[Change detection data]
______________________________
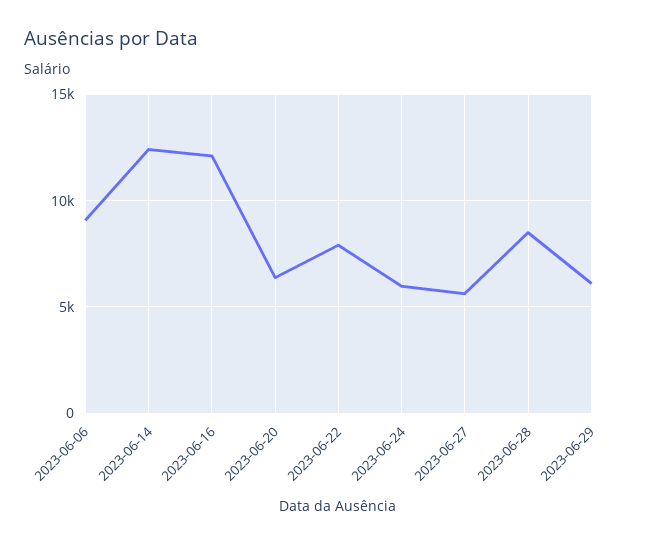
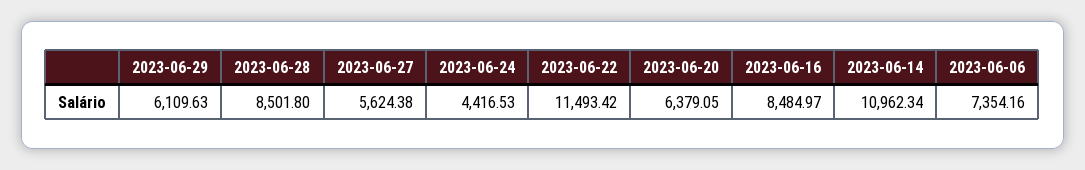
  {
-   "2023-06-06": 9000,
+   "2023-06-06": 7354.16,
-   "2023-06-14": 12500,
+   "2023-06-14": 10962.34,
-   "2023-06-16": 12000,
+   "2023-06-16": 8484.97,
    "2023-06-20": 6379.05,
-   "2023-06-22": 8000,
+   "2023-06-22": 11493.42,
-   "2023-06-24": 6000,
+   "2023-06-24": 4416.53,
    "2023-06-27": 5624.38,
    "2023-06-28": 8501.8,
    "2023-06-29": 6109.63
  }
______________________________
An exact reproduction of every record above is required, with no pictures included.

  {
-   "2023-06-06": 9000,
+   "2023-06-06": 7354.16,
-   "2023-06-14": 12500,
+   "2023-06-14": 10962.34,
-   "2023-06-16": 12000,
+   "2023-06-16": 8484.97,
    "2023-06-20": 6379.05,
-   "2023-06-22": 8000,
+   "2023-06-22": 11493.42,
-   "2023-06-24": 6000,
+   "2023-06-24": 4416.53,
    "2023-06-27": 5624.38,
    "2023-06-28": 8501.8,
    "2023-06-29": 6109.63
  }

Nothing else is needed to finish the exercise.